Mixing & Wedging Clay
 or this!

That is the nice thing about hand coiling pots, or doing clay sculpture work. While it would be great to have a real studio, if you are determined enough & are willing to deal with the mess & clean up involved, you can make it work in a fairly small space... in my case, it's my kitchen.

But luckily, I have another place to learn & work, because as it turns out, just as my classes were finishing up at the Community College, my  Micaceous Clay instructor was offering a clay class at his studio in Tijeras, NM. I've been spending my Saturdays there, and then trying to put into practice what I'm learning in my little "Kitchen Studio" back at home.

Above, my first pot from class. (In the drying stage. Keep in mind, all these pots are all Raw, needing several stages of scraping, sanding, burnishing/polishing & firing before they are finished!)

For my second pot, I chose to make a casserole. They are pretty challenging for me, so I  was pretty excited about this one!

Until I flipped it over for drying & this happened~ Arrrrggh! I've never had a pot crack this humongously before!
But! A perfect opportunity to test out what I like to call "The Apartment Dwellers Clay Recycle System." 

I had another pot to recycle as well. (During the drying stage, it had developed a very small but critical crack near the bottom of the pot.)

After a bit, it looked like this.

In goes the cracked casserole.

I smashed it into pieces & let it soak in water.

Over the next several days, I stirred it & let it soak... pouring off the excess water at the top.

I then transferred it to an old pillow case, and lined a clay box with a trash bag, so that the excess moisture wouldn't make a huge mess all over the floor. After several days of flipping it, it still was not getting dry enough, so I transferred it to another pillow case- this one split open to increase the surface area to air ratio. 

I put it outside in the dry summer air... keeping an eye on it & turning/mixing it as needed. Is this exciting stuff, or what?!

 Soon enough it was back to the right consistency & I wedged it back up as you see above...

Recycled Clay Pot

and gave it new life in the form of a bean pot.
I also made another casserole to replace the one that didn't make it.

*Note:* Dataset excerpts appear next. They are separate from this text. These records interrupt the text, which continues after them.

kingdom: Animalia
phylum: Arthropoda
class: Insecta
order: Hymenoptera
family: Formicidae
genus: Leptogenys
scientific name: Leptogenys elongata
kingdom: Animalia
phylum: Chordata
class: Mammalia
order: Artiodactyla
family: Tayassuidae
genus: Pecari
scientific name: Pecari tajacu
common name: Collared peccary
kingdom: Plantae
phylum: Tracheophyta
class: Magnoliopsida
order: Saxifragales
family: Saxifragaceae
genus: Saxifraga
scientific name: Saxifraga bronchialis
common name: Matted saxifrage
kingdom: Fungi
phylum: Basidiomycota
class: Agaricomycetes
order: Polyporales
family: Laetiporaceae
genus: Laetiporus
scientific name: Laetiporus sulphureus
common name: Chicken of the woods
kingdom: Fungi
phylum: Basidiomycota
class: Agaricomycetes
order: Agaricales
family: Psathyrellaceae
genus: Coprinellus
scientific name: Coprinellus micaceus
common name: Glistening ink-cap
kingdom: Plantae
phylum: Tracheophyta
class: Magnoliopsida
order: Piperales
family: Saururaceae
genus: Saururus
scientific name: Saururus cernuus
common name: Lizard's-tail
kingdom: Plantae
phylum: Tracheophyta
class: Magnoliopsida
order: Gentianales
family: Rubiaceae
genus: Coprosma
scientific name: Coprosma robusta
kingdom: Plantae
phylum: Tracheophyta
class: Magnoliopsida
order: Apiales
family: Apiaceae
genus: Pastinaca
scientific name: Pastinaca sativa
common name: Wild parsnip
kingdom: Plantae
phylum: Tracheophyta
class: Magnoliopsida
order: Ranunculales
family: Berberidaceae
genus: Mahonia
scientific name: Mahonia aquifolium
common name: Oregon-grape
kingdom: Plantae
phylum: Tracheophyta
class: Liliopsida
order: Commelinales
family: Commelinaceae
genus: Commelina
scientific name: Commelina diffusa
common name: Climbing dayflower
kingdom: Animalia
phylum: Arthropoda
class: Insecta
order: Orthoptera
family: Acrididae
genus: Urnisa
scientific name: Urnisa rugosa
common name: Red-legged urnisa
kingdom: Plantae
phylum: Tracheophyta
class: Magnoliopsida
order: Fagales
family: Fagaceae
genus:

Pics before & after the handle is added.

This time it dried fine except for a crack in the lid where the handle was added, but that can be repaired, which I am working on now.

Another bean pot...
(I cut the rim down significantly from what is shown here.)

and another.

This pot I made w/ the help of my instructor last saturday. It's a fluted casserole dish, and I find the form to be quite lovely. I found it so lovely in fact, that I made another one today! Getting over my attachment to every piece, I also recycled another pot today. It was a little on the thick side, & I decided I wasn't really crazy about the shape, sooooo...

After a few hard thunks on concrete, and a little hammering action... back into the bucket it goes.

It'll be interesting to see what this one turns into after the recycle process!